═══ Page excerpt

BACKGROUND
HIV programs in Low- and Middle-Income Countries have committed significant efforts and resources to achieve the UNAIDS goal of ending the HIV epidemic by 2030. HIV programs are mainly using programmatic aggregate data and periodic surveys to describe the HIV care continuum. WHO has recommended a shift to person-centered monitoring which will require HIV programs to link and deduplicate client’s data from multiple sources. Patient demographic data matching is a practical solution that can help HIV programs to effectively link and deduplicate different data systems and uniquely identify HIV patients.
OBJECTIVE
Our aim in this study is to compare seven (7) patient matching algorithms from traditional deterministic and probabilistic techniques to fundamental machine learning algorithms; discuss the advantages and challenges of each approach and provide practical consideration for implementation in the context of public health to support HIV surveillance in LMIC.

══════
═══ Data extracts

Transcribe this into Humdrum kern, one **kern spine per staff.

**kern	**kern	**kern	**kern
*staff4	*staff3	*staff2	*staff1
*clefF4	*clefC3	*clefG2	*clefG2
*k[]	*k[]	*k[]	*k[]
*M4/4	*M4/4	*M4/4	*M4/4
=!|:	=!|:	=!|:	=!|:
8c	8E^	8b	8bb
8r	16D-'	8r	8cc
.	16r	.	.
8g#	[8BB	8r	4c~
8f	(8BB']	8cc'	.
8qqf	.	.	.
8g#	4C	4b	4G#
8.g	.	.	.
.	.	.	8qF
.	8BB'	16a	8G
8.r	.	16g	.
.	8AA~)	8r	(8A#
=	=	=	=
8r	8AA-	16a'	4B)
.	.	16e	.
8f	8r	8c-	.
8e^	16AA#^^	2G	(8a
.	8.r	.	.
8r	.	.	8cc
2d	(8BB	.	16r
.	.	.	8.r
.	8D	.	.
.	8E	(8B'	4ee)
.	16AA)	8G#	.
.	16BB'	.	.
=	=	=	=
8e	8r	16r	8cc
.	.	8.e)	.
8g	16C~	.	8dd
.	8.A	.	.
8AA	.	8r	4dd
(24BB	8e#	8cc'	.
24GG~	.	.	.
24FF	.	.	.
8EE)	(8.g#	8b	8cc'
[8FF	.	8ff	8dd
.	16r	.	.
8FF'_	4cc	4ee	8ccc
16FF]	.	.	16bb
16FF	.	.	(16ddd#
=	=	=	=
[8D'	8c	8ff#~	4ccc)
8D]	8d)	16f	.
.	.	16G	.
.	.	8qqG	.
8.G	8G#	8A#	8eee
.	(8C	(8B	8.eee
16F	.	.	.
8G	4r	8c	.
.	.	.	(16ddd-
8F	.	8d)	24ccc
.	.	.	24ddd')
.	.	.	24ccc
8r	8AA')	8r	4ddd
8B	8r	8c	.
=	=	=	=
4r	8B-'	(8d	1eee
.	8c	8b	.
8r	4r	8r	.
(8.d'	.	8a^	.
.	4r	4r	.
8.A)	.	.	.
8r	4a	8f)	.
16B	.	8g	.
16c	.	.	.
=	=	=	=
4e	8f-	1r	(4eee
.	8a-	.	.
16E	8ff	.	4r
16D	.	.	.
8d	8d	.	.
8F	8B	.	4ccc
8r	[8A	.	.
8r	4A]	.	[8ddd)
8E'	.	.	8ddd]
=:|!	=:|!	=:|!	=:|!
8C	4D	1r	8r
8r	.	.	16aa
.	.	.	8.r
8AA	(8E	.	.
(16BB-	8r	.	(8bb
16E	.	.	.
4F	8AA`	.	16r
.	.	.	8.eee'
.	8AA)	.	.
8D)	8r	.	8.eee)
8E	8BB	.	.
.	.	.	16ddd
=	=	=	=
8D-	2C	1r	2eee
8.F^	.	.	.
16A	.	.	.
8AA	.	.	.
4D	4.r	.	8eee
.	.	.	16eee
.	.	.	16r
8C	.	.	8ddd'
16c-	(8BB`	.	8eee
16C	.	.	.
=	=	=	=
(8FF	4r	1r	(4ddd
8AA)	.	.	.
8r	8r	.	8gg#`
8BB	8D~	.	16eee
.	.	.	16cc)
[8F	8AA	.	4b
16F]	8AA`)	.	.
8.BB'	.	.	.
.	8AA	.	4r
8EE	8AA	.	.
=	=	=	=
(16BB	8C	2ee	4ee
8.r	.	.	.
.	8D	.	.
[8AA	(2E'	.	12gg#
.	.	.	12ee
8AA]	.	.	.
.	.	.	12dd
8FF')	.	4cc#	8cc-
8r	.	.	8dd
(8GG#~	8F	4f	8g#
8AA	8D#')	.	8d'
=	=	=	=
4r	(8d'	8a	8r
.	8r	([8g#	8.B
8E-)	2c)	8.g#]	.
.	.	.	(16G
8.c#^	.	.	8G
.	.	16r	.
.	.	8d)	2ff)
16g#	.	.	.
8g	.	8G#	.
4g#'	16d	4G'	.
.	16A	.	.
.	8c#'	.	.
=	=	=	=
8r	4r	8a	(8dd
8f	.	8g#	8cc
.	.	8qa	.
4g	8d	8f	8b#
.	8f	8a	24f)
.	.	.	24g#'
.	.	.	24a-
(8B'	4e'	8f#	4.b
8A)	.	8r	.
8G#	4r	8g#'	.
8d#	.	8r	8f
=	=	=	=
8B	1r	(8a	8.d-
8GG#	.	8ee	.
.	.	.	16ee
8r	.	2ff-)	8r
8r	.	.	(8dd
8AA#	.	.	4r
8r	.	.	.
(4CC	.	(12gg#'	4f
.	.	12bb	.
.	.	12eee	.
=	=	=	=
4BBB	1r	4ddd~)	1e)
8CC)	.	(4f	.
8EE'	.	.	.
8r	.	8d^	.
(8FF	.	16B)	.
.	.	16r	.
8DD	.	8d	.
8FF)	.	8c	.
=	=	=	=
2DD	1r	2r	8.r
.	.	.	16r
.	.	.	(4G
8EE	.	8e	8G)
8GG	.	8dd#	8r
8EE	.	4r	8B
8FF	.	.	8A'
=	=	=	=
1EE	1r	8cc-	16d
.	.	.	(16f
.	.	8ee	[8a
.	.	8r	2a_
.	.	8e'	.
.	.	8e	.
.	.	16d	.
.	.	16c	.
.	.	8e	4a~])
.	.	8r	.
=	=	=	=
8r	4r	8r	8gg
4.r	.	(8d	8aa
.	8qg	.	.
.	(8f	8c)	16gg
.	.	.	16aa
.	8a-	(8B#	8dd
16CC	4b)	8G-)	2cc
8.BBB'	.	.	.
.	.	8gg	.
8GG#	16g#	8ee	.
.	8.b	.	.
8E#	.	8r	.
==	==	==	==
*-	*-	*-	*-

══════

Continue the abstract on patient matching for HIV programs from its last sentence.

Response area:
METHODS
We conducted an experimental evaluation from a hypothetical case surveillance context using synthetic demographic data modeled on real datasets. We generated three synthetic duplicate demographic datasets with known match status. For each matching approach, we select prominent and commonly used matching algorithms. We used exact matching and a pseudo unique identifier; a weighted average score-based matching and the Expectation-Maximization (EM) algorithm; and three (3) supervised machine learning algorithms: naive Bayes, logistic regression, and support vector machine algorithm. We deduplicated each dataset using the selected algorithms and compared results matching quality using confusion matrix, recall, precision, F score, and numbers of unique records identified. The experiment and algorithm were implemented using the Python Record Linkage Toolkit.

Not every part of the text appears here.